Transcribe all the data below exactly, leaving its pictures out.
Segment Start: DATASET EXCERPT
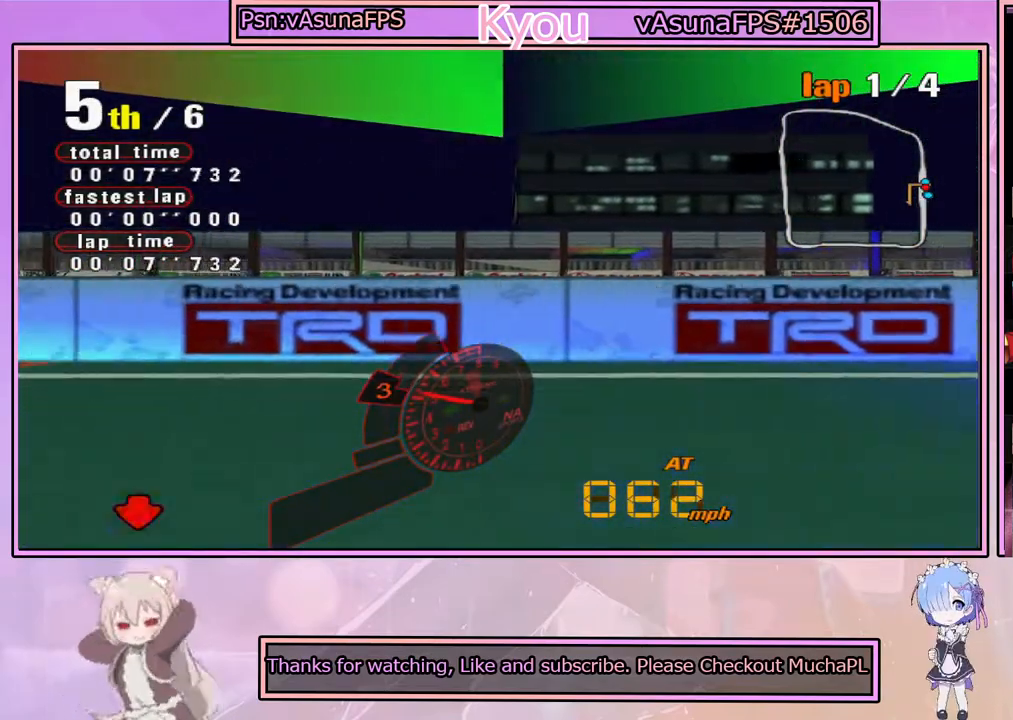
{"buttons": ["CROSS"], "left_stick": "right", "right_stick": "center", "events": [[250, "left_stick", "center"], [333, "left_stick", "right"]]}
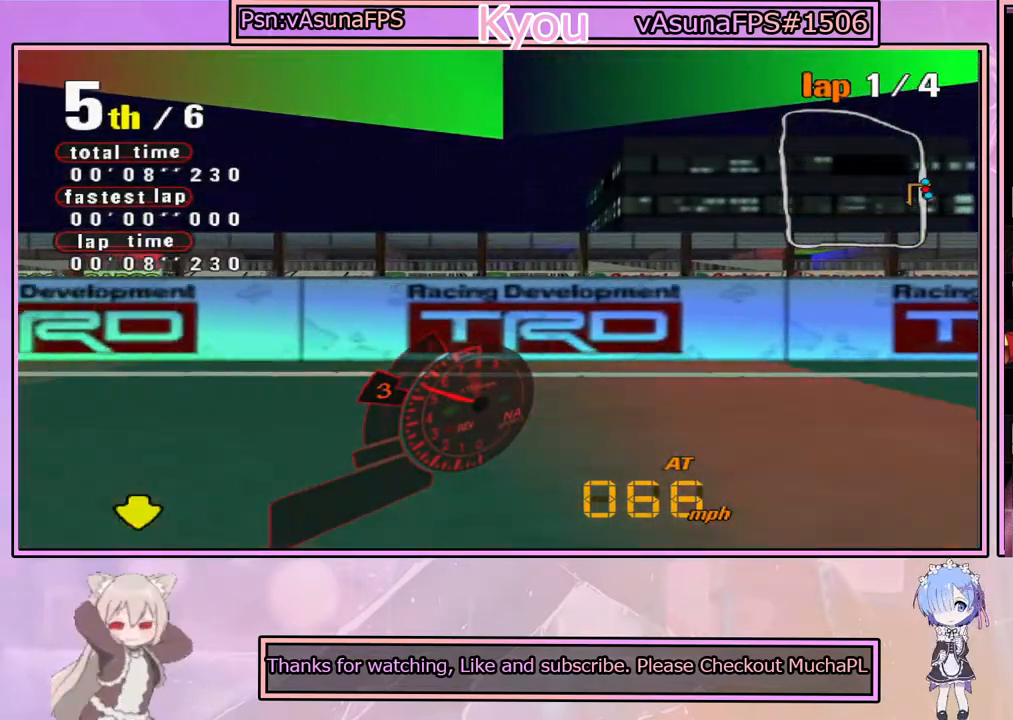
{"buttons": ["CROSS"], "left_stick": "left", "right_stick": "center", "events": [[133, "left_stick", "center"], [200, "left_stick", "left"]]}
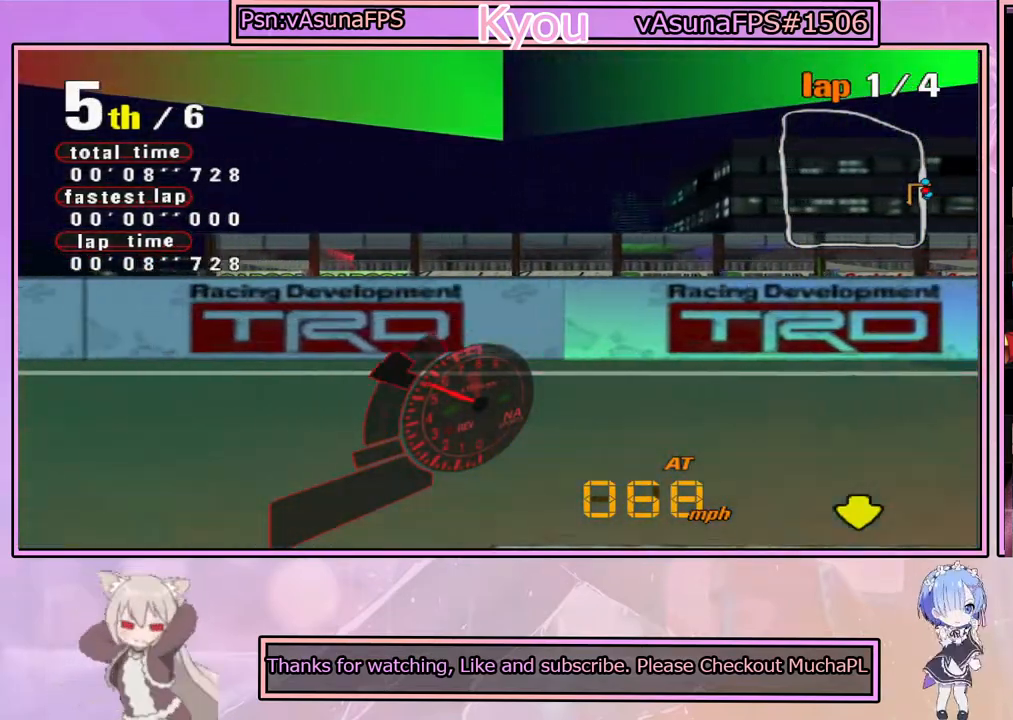
{"buttons": ["CROSS"], "left_stick": "center", "right_stick": "center", "events": [[17, "left_stick", "center"]]}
Segment End: DATASET EXCERPT
# TASK RESULT:
{"buttons": ["CROSS"], "left_stick": "right", "right_stick": "center", "events": [[250, "left_stick", "center"], [333, "left_stick", "right"]]}
{"buttons": ["CROSS"], "left_stick": "left", "right_stick": "center", "events": [[133, "left_stick", "center"], [200, "left_stick", "left"]]}
{"buttons": ["CROSS"], "left_stick": "center", "right_stick": "center", "events": [[17, "left_stick", "center"]]}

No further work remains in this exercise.